Garmin patent abstract:
In one or more implementations, a receiver is associated with the ADS-B system in the aircraft. The receiver is configured to receive transmissions from a transponder of the aircraft, such as a radar transponder of a Traffic Collision Avoidance System (TCAS), or the like. Information used by the ADS-B system is extracted from the received transmissions and furnished to the ADS-B transceiver for broadcast over the ADS-B datalink.

Uavionix patent abstract:
The ADS-B radio extracts Mode transponder data from parasitic oscillations on the aircraft power line induced by transmissions of ownship radar transponder reply signals. The radio is configured for replacement installation of an aircraft lighting assembly, and connection thereby to legacy onboard power sources without resorting to wireless or wired radar transponder, or pneumatic connections.
 
The technology that Garmin patented was the ability of an ADS-B unit to interrogate an existing transponder to get all the necessary information for ADS-B from it without requiring wired communication. The full text of the complaint can be found here. The main question is whether or not anyone can make a convincing argument that the idea or implementation is not patentable. That may be the gamble the smaller companies are taking, but at a cost they may not be able to afford.

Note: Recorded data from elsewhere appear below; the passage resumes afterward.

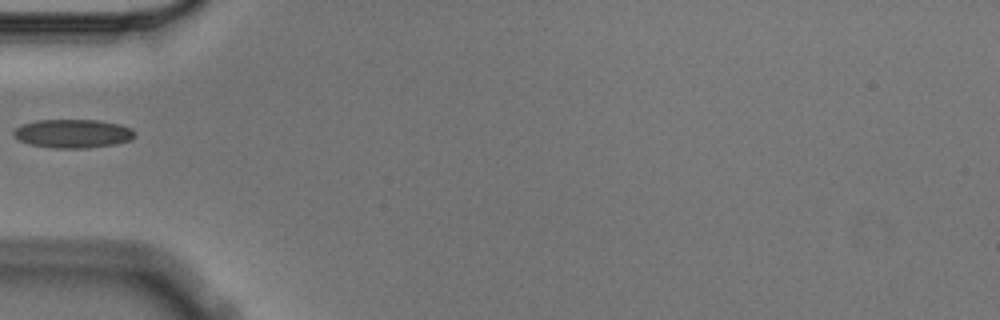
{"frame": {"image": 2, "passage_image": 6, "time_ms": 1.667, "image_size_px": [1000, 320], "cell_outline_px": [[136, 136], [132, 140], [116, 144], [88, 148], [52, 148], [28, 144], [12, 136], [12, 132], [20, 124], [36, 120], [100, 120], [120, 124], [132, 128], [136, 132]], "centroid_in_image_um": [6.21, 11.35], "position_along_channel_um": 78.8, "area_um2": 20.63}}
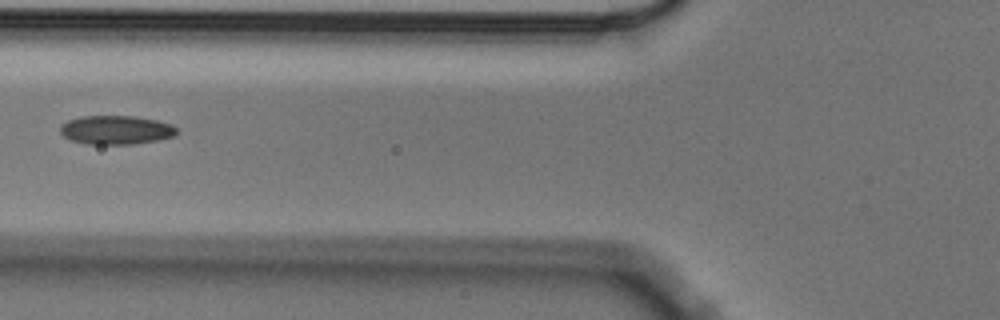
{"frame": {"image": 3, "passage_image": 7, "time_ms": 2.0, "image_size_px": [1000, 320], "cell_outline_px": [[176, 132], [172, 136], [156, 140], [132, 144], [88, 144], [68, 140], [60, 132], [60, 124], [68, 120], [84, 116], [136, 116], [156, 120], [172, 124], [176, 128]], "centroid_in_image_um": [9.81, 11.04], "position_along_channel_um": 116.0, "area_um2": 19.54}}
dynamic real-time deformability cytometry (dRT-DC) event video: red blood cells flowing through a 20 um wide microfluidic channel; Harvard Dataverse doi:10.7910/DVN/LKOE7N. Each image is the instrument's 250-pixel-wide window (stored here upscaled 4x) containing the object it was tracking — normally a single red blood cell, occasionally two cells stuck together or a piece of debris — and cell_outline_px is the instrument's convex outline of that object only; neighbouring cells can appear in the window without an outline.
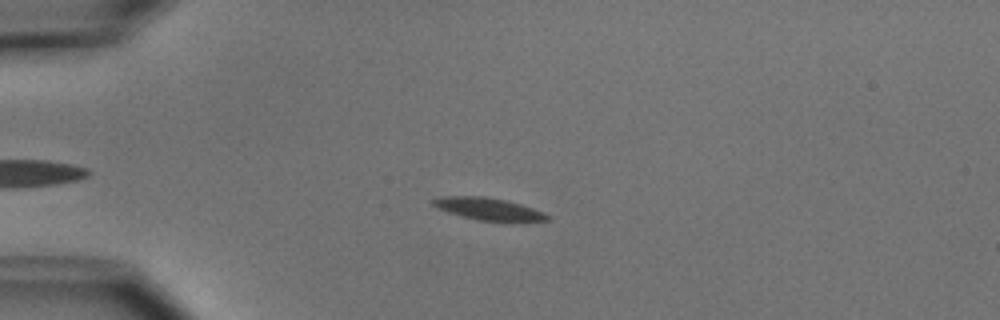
{"species": "common noctule bat (a hibernating species)", "species_latin": "Nyctalus noctula", "temperature_condition": "cold", "stored_images_in_passage": 55, "camera_frame_rate_fps": 3000, "um_per_image_px": 0.085, "animal": {"sex": "male", "body_mass_g": 15.6}, "frame": {"image": 1, "passage_image": 15, "time_ms": 4.667, "image_size_px": [1000, 320], "cell_outline_px": [[552, 216], [548, 220], [476, 220], [460, 216], [448, 212], [432, 204], [428, 200], [440, 196], [484, 196], [504, 200], [520, 204], [544, 212]], "centroid_in_image_um": [41.44, 17.73], "position_along_channel_um": 43.6, "area_um2": 14.51}}
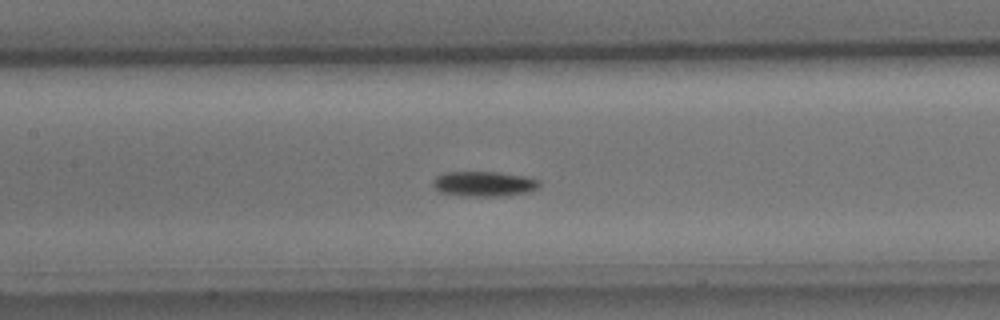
{"frame": {"image": 2, "passage_image": 27, "time_ms": 8.667, "image_size_px": [1000, 320], "cell_outline_px": [[540, 184], [536, 188], [528, 192], [508, 196], [460, 196], [440, 192], [432, 184], [432, 180], [440, 172], [500, 172], [524, 176], [540, 180]], "centroid_in_image_um": [41.11, 15.63], "position_along_channel_um": 166.3, "area_um2": 15.78}}
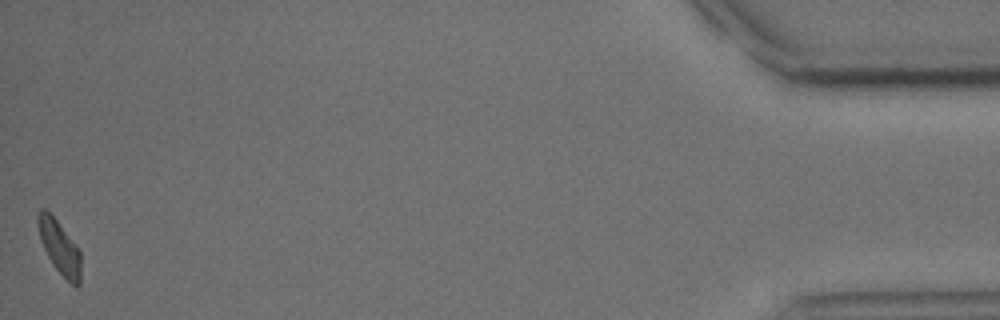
{"frame": {"image": 3, "passage_image": 55, "time_ms": 18.0, "image_size_px": [1000, 320], "cell_outline_px": [[80, 284], [76, 288], [52, 264], [40, 240], [36, 220], [36, 216], [40, 208], [44, 208], [56, 220], [80, 248]], "centroid_in_image_um": [5.05, 20.99], "position_along_channel_um": 430.2, "area_um2": 13.35}, "authors_computed_cell_mechanics": {"area_um2": 14.3922, "velocity_mm_per_s": 3.7585, "shape_relaxation_time_tau1_ms": 1.9809, "shape_relaxation_time_tau2_ms": null, "deformation_change_tau1": 0.1068, "deformation_change_tau2": null}}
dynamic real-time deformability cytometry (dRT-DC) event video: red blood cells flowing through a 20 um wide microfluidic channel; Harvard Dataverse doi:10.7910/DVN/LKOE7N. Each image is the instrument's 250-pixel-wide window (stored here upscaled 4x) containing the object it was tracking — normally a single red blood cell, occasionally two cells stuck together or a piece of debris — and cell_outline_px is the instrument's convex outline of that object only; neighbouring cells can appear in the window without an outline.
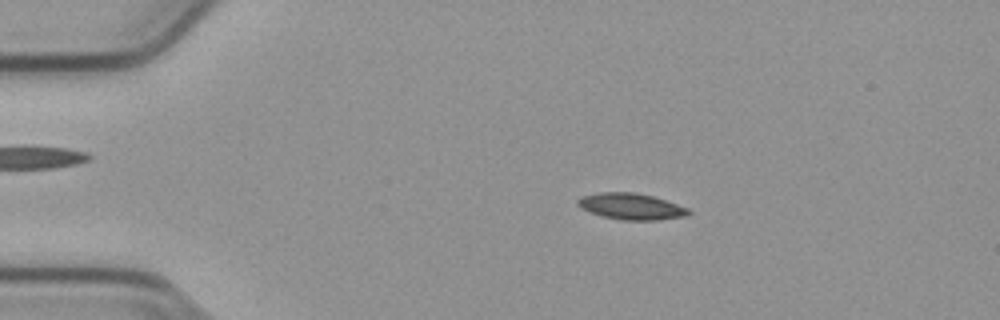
{"species": "common noctule bat (a hibernating species)", "species_latin": "Nyctalus noctula", "temperature_condition": "cold", "stored_images_in_passage": 51, "camera_frame_rate_fps": 3000, "um_per_image_px": 0.085, "animal": {"sex": "male", "body_mass_g": 23.1, "forearm_length_mm": 52.7}, "frame": {"image": 1, "passage_image": 7, "time_ms": 2.0, "image_size_px": [1000, 320], "cell_outline_px": [[692, 212], [688, 216], [656, 220], [624, 220], [604, 216], [580, 208], [576, 204], [576, 200], [580, 196], [600, 192], [636, 192], [652, 196], [688, 208]], "centroid_in_image_um": [53.63, 17.54], "position_along_channel_um": 31.4, "area_um2": 16.94}}
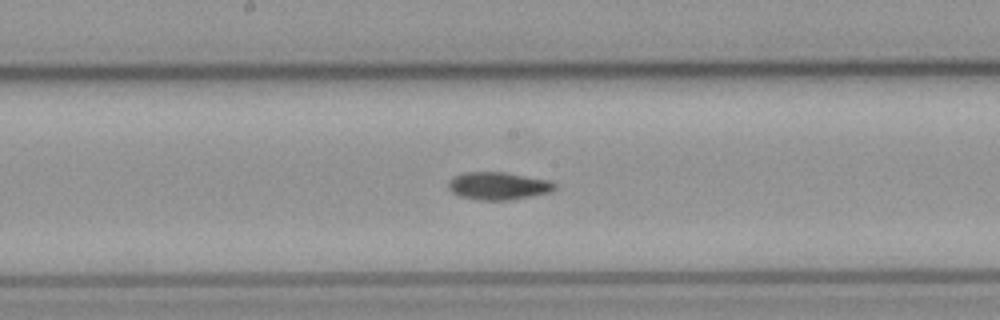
{"frame": {"image": 2, "passage_image": 25, "time_ms": 8.0, "image_size_px": [1000, 320], "cell_outline_px": [[556, 188], [548, 192], [512, 200], [476, 200], [460, 196], [452, 192], [448, 188], [448, 184], [456, 176], [468, 172], [504, 172], [548, 180], [556, 184]], "centroid_in_image_um": [42.35, 15.81], "position_along_channel_um": 205.8, "area_um2": 16.88}}
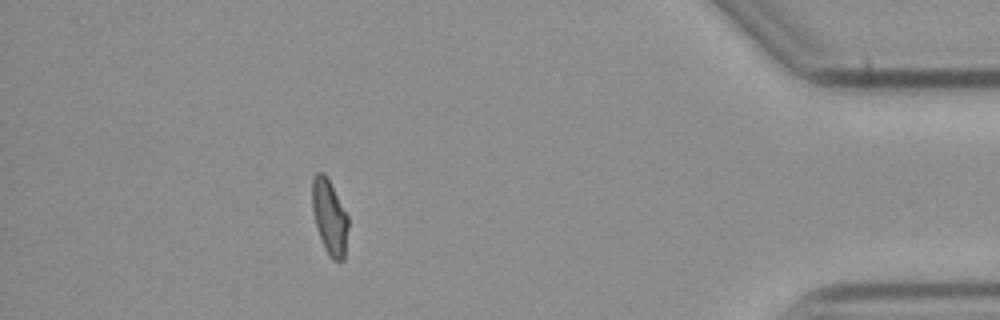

Thanks chemgeek. I perused the document. What was not clear was whether or not uAvionix stripped code from Garmin, or developed the same functionality from scratch. I am certainly no attorney, so what I think has nothing to do with how this is seen from the perspective of a patent lawyer. For me, if uAvionix stripped code that was developed by Garmin and incorporated it into Skybeacon, they are thieves. If OTOH they developed the functionality on their own, they are innovative. I fully expect that that what I Describe as being right or wrong will have zero to do with the outcome of this case.
 
The issue at hand is that this lawsuit will significantly impact those who have not yet complied with the ADS-B mandate, and are considering the uAvionix product as a simple and affordable solution. Especially for those not tied into Garmin's ecosystem. The mere existence of the lawsuit will significantly alter the landscape of compliance choices, no matter which side prevails. But at the moment it is not obvious that the litigation is totally meritless, so I'm not optimistic for a good outcome for uAvionix.

I just checked out my Lynx NGT-9000 install-in-progress this morning. Looks good, and is independent of the Garmin stuff. Buh-bye Narco AT-50.

I think you made a wise decision with the NGT-9000. I put in a GTX345 a few months ago. In retrospect, it was a fire, ready, aim decision.